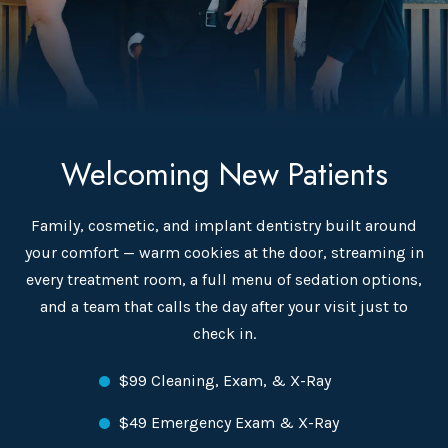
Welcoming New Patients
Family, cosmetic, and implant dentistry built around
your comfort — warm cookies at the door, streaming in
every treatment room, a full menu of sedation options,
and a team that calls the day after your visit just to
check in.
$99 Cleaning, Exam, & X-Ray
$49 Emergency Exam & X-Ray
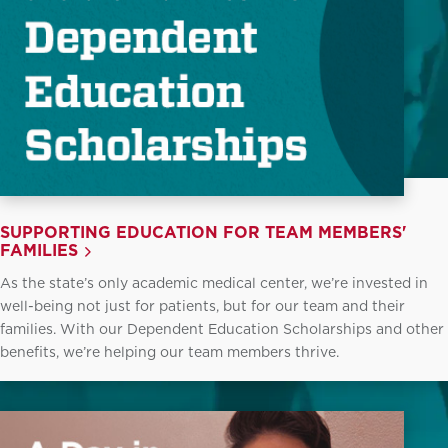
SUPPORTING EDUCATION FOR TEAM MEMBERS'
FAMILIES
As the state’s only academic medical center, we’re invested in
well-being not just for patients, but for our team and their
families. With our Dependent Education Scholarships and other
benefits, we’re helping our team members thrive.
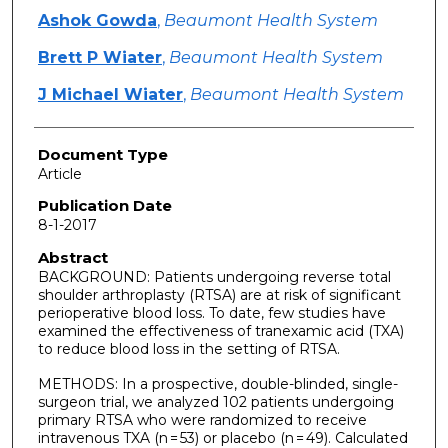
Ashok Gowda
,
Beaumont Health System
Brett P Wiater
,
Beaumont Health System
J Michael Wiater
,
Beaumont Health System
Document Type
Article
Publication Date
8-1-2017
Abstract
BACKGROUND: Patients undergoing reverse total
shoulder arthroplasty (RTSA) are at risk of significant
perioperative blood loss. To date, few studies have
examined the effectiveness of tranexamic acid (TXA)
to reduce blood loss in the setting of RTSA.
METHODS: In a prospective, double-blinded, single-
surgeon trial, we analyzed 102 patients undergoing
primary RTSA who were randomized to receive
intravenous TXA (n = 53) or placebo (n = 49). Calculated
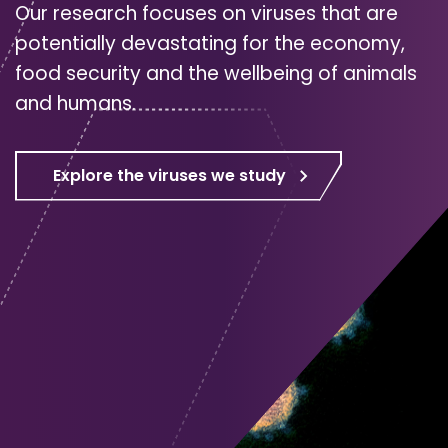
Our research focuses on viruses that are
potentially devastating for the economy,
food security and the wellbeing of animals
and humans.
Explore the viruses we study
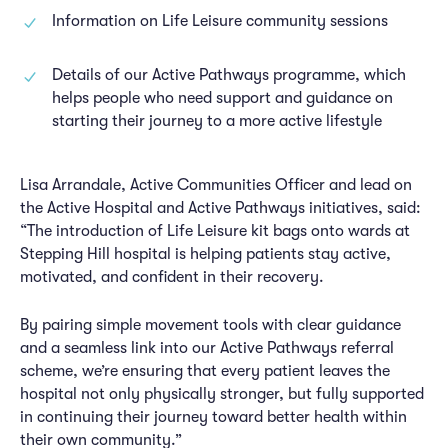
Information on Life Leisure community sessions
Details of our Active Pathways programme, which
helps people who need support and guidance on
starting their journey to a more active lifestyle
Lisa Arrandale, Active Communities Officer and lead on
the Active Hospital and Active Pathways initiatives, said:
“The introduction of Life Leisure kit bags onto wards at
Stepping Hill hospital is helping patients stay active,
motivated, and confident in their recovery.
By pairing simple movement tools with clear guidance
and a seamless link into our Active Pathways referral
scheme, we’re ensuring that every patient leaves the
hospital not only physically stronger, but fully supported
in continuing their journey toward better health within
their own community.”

#####

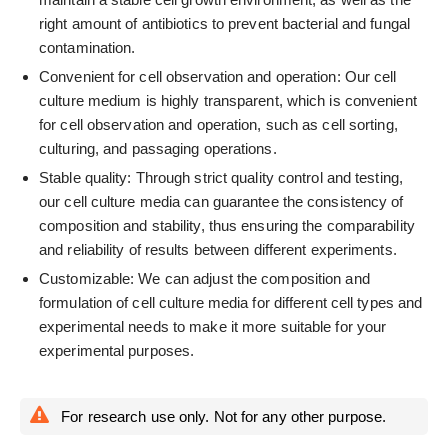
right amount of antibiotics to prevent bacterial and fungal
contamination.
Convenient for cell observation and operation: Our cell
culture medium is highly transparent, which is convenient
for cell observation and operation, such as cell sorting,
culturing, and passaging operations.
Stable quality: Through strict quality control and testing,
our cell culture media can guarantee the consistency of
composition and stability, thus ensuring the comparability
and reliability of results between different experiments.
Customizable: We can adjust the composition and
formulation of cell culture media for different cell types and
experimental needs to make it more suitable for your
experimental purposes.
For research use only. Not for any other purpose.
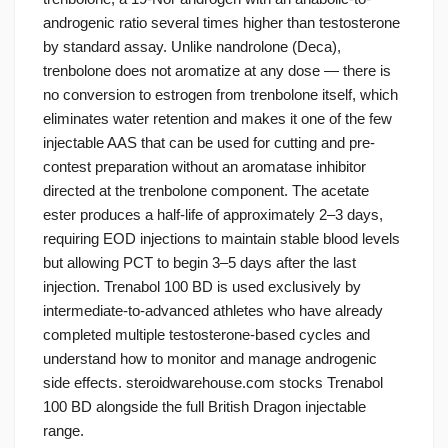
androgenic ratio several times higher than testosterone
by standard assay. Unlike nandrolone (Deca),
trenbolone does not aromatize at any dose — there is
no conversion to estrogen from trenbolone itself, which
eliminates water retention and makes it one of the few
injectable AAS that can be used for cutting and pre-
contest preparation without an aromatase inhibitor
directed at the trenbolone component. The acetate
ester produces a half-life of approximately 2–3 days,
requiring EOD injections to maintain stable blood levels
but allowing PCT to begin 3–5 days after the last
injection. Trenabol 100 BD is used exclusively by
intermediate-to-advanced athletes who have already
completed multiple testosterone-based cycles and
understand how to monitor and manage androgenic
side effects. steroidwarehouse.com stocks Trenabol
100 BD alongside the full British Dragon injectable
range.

#####

* **Work order**:
Look above for the line containing "intravenous TXA (n" and the line containing "Information on Life", then reproduce both and everything between them exactly, pictures omitted.

* **Completed exercise**:
intravenous TXA (n = 53) or placebo (n = 49). Calculated
Our research focuses on viruses that are
potentially devastating for the economy,
food security and the wellbeing of animals
and humans.
Explore the viruses we study
Information on Life Leisure community sessions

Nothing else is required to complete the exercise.